**BRANO FORNITO:**

Ma lo spettacolo è bello lo stesso. Due giapponesi seduti accanto su una pietra di marmo si riprendono con i loro i-Phone. Ognuno riprende se stesso, intendo. Che tristezza. Una famiglia italiana molto oversize chiede a un giapponese se può scattargli una foto e quello deve fare parecchi passi indietro per farli entrare tutti nell'inquadratura, non perché siano tanti ma per la larghezza impressionante dei loro 4 toraci. Arriva sul precipizio e rischia di fare la fine di Egeo, senza neanche potersi vantare nell'aldilà di un figlio che ha ucciso il minotauro. 
Turisti all'assalto del tramonto.
Nel momento in cui il sole rosso esce dalla nube per regalare un paio di minuti di spettacolo puro, vedo i personaggi di questa tragedia moderna trasformarsi in bestie da combattimento, pronte ad uccidere per conquistare il punto di ripresa migliore.  Il sole tramonta e torna la pace.
Noi riconquistiamo il nostro tender, torniamo a bordo e ci godiamo il tempio dal punto di vista che preferiamo: un po' più lontano, forse migliore per questo. 
Sorge la luna piena a cui dò la buonanotte. Domani si parte presto. Le previsioni sono buone, il Meltemi ha preso una giornata di ferie.

"Ma sbrigatevi" urla "perché vi ripiglio, eccome se vi ripiglio!"

giovedì 20 giugno 2013

Il Pireo e Atene. Tra calura e cultura.

Il fantino di Capo Artemisio (Museo nazionale archeologico di Atene)
Il nostro viaggio quest'anno sembra caratterizzato da un continuo stop and go. Il go è navigare diretti a una meta, lo stop è l'arrivare ed è un arrivare che dura stranamente 3 giorni. Uno strano effetto da falsa partenza che mi fa sentire strattonata in un ritmo un po' a singhiozzo. Ma credo sia solo parte di questo incipit di rotta, quello che sa di ritorni e che sceglie luoghi già visti. Quando, dopo Atene, entreremo nel nuovo gli stop e i go si fonderanno insieme in un unico e continuo navigare e fermarsi senza soluzione di continuità. 
Siamo nel golfo di Corinto quando mi arriva un messaggio da Monica, la mia cuginetta piccola che, pur avendo ora 35 anni, piccola resta perché uno più piccolo di te non diventa mai grande. "Dove siete? noi siamo arrivati ora a Atene"

**COMPITO DA SVOLGERE 1:**
Riscrivi tutte le righe del materiale fornito qui sotto, sostituendo "Termine" con "Eventi" e lasciando invariato tutto il resto.

**MATERIALE FORNITO:**
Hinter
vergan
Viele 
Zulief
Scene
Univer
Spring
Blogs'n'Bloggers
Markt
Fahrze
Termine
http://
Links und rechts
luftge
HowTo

**COMPITO DA SVOLGERE 2:**
Secondo il brano fornito, quanti anni ha Monica?

**RISPOSTA SCRITTA 1:**
Hinter
vergan
Viele 
Zulief
Scene
Univer
Spring
Blogs'n'Bloggers
Markt
Fahrze
Eventi
http://
Links und rechts
luftge
HowTo

**RISPOSTA SCRITTA 2:**
Monica ha 35 anni.